- Firstly, UK inflation is low and is likely to fall.
- The UK has a reasonably large current account deficit (about 3.5% of GDP) but it is not unmanageable. The UK doesn't have a balance of payments crisis
The Pound is steadily falling because:
- Previously it was punching above its weight - you could say it was overvalued at least against the dollar. So its current decline is in a way returning to 1996 levels when the Pound was very weak against the D-Mark
- Large Cuts in UK interest rates which make it less attractive to save in UK
- UK recession is deeper than anywhere else so interest rates could keep falling to 0%.
- Speculation - Investors are making alot of money out of the falling pound; with shares in the doldrums betting on exchange rates is one of the few ways to try and make a decent return. There is an element that the weakness of the pound is feeding on itself.
True, the UK recession is deeper than elsewhere, but rates in Europe are likely to keep falling as Germany and France go deeper into recession as well.

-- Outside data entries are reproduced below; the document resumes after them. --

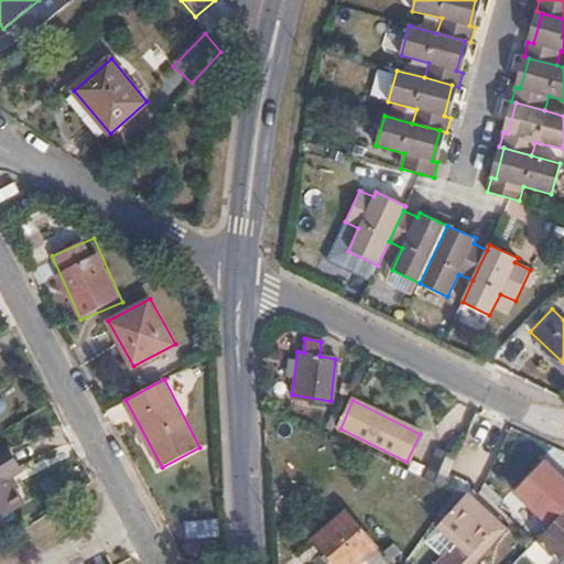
[(499,422),(478,412),(465,441),(485,451),(499,422)]
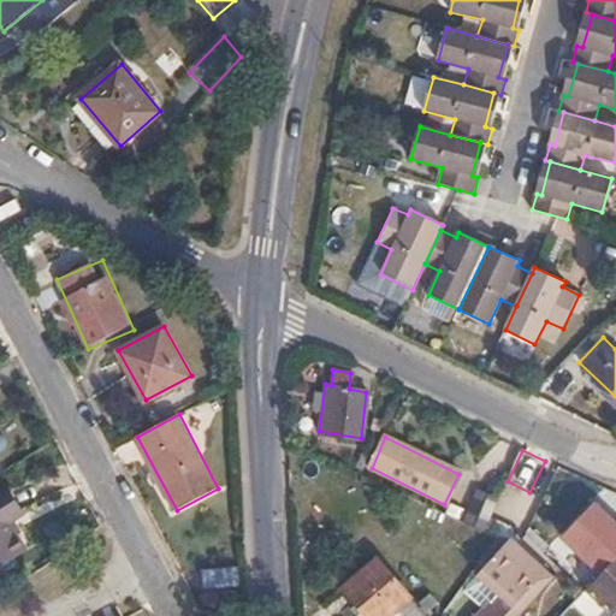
[(487,532),(502,497),(479,487),(466,522),(487,532)]
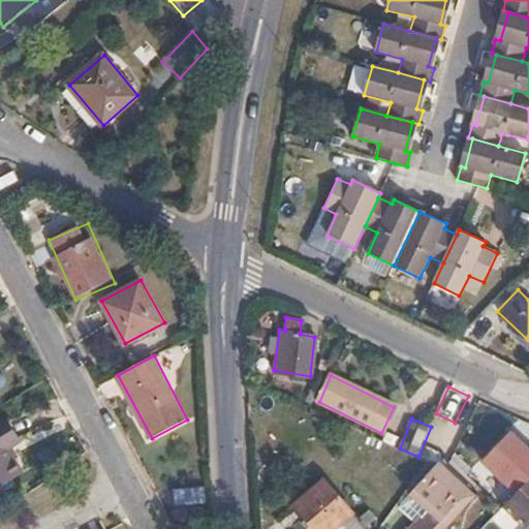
[(0,486),(21,473),(6,450),(20,442),(6,419),(0,423),(0,486)]
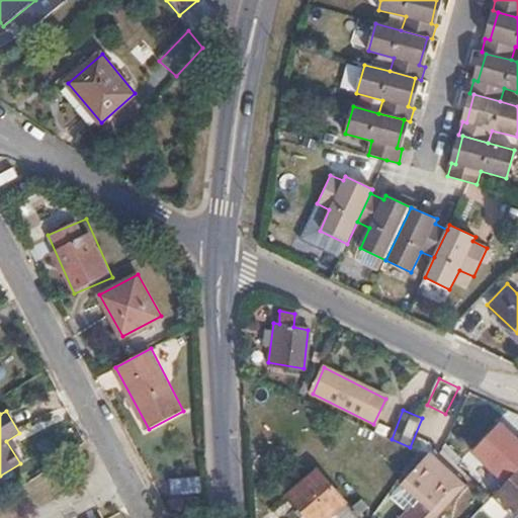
[(387,439),(334,413),(327,430),(375,454),(378,447),(383,449),(387,439)]
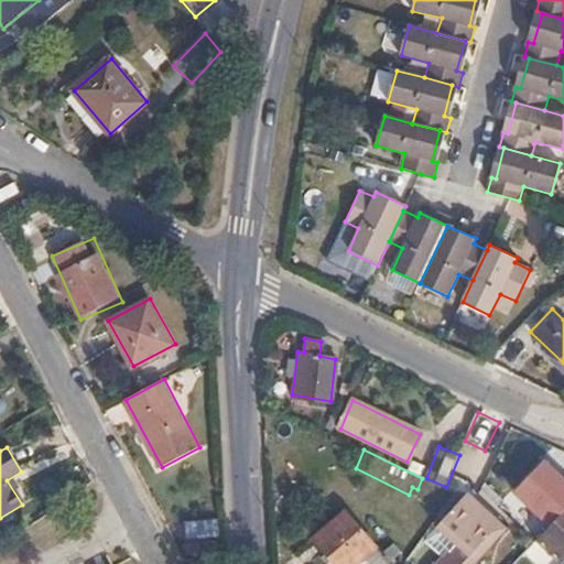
[(437,530),(456,546),(467,533),(480,545),(496,529),(465,499),(437,530)]
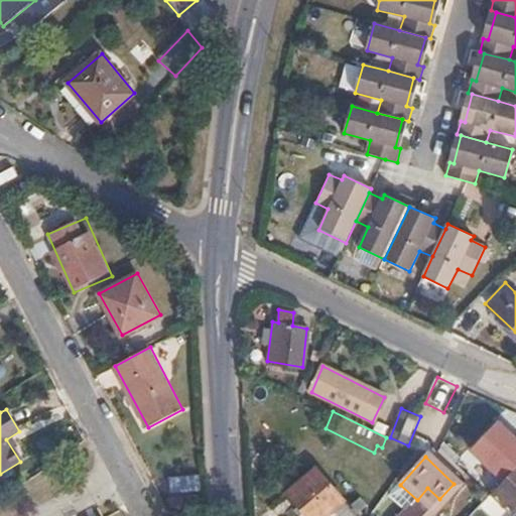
[(515,467),(501,484),(515,498),(515,467)]
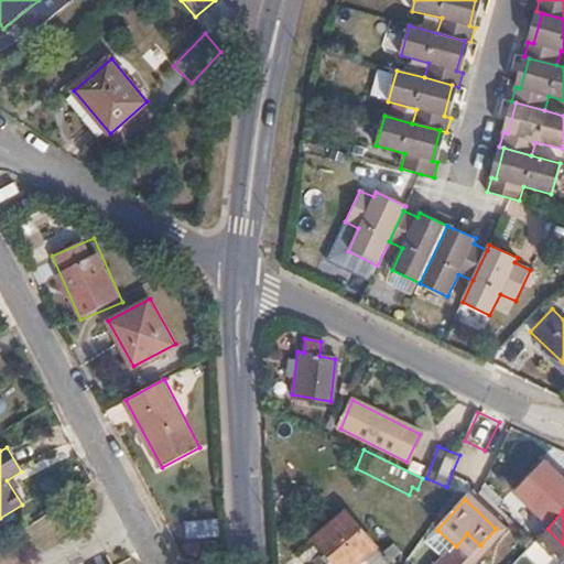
[(390,563),(342,517),(316,542),(334,563),(390,563)]
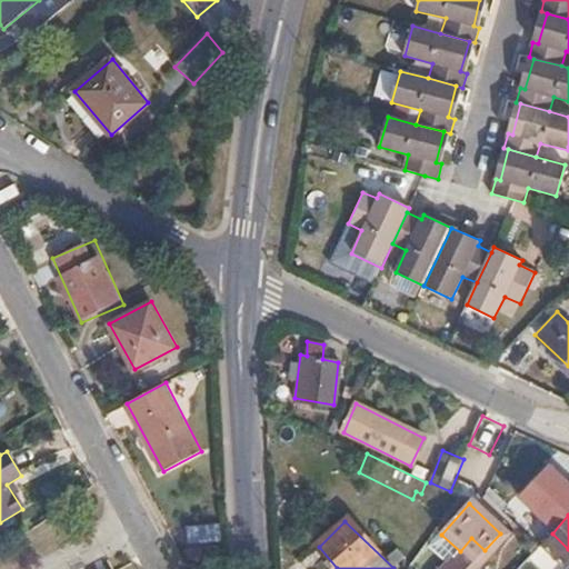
[(443,568),(467,568),(485,550),(471,538),(460,551),(443,568)]
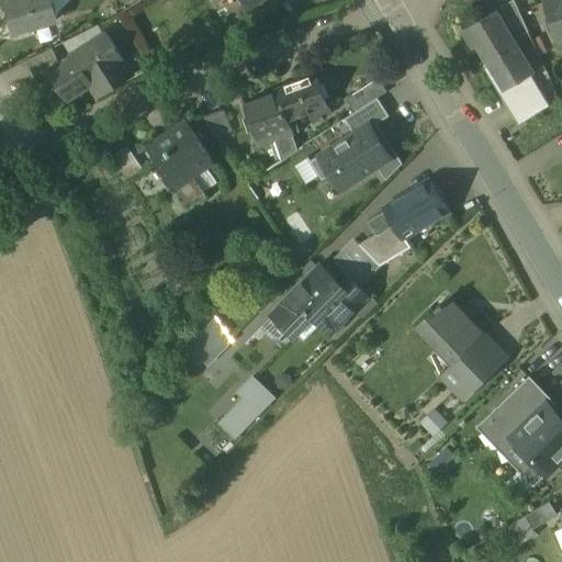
[(49,0),(4,0),(13,33),(36,27),(35,22),(55,17),(49,0)]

People point to high levels of government borrowing in the UK. But, high levels of borrowing only have a limited impact on the exchange rate. Furthermore, UK public sector debt is not any worse than other OECD economies.
Is it a problem that the Pound is falling?
Not really. The usual inflationary impact of a falling exchange rate is muted because of the recession. It will provide some help to our beleaguered exporters.